Records uit een dataset:
"""

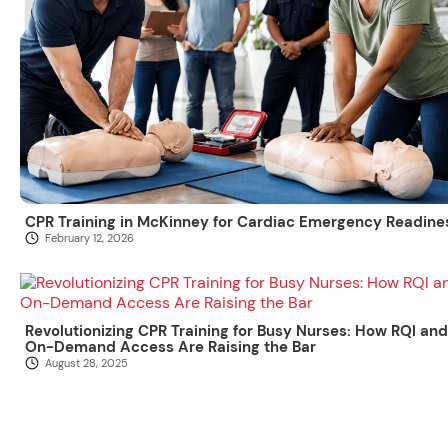
CPR Training in McKinney for Cardiac Emergency Readine
February 12, 2026
Revolutionizing CPR Training for Busy Nurses: How RQI and
On-Demand Access Are Raising the Bar
August 28, 2025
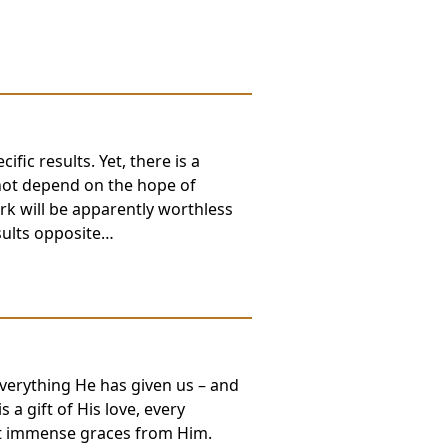
fic results. Yet, there is a
not depend on the hope of
ork will be apparently worthless
esults opposite…
everything He has given us – and
 a gift of His love, every
 it immense graces from Him.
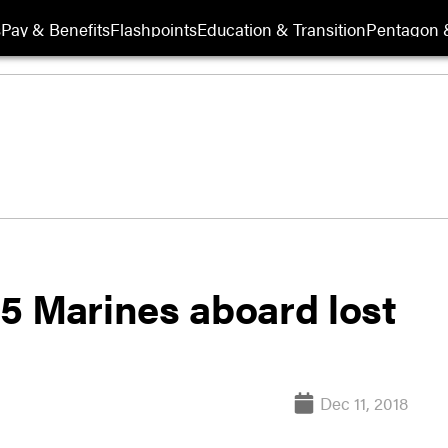
s
Pay & Benefits
Flashpoints
Education & Transition
Pentagon 
r 5 Marines aboard lost
Dec 11, 2018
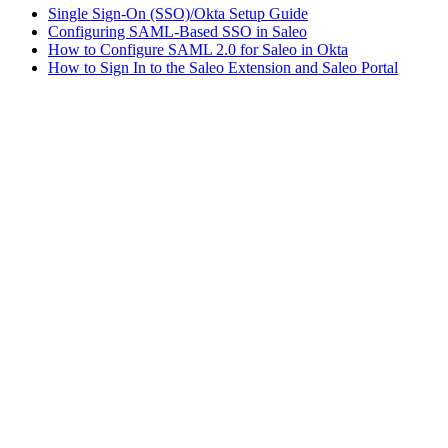
Single Sign-On (SSO)/Okta Setup Guide
Configuring SAML-Based SSO in Saleo
How to Configure SAML 2.0 for Saleo in Okta
How to Sign In to the Saleo Extension and Saleo Portal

"""

** Werkwijze **
Werk alles bij vanaf de regel met "Single Sign-On (SSO)/Okta Setup Guide" tot en met het einde van de regels, en vervang daarin "Okta" door "OneLogin" zonder verder iets te veranderen. Geef alsjeblieft alleen die regels terug.

** Resultaat **
Single Sign-On (SSO)/OneLogin Setup Guide
Configuring SAML-Based SSO in Saleo
How to Configure SAML 2.0 for Saleo in OneLogin
How to Sign In to the Saleo Extension and Saleo Portal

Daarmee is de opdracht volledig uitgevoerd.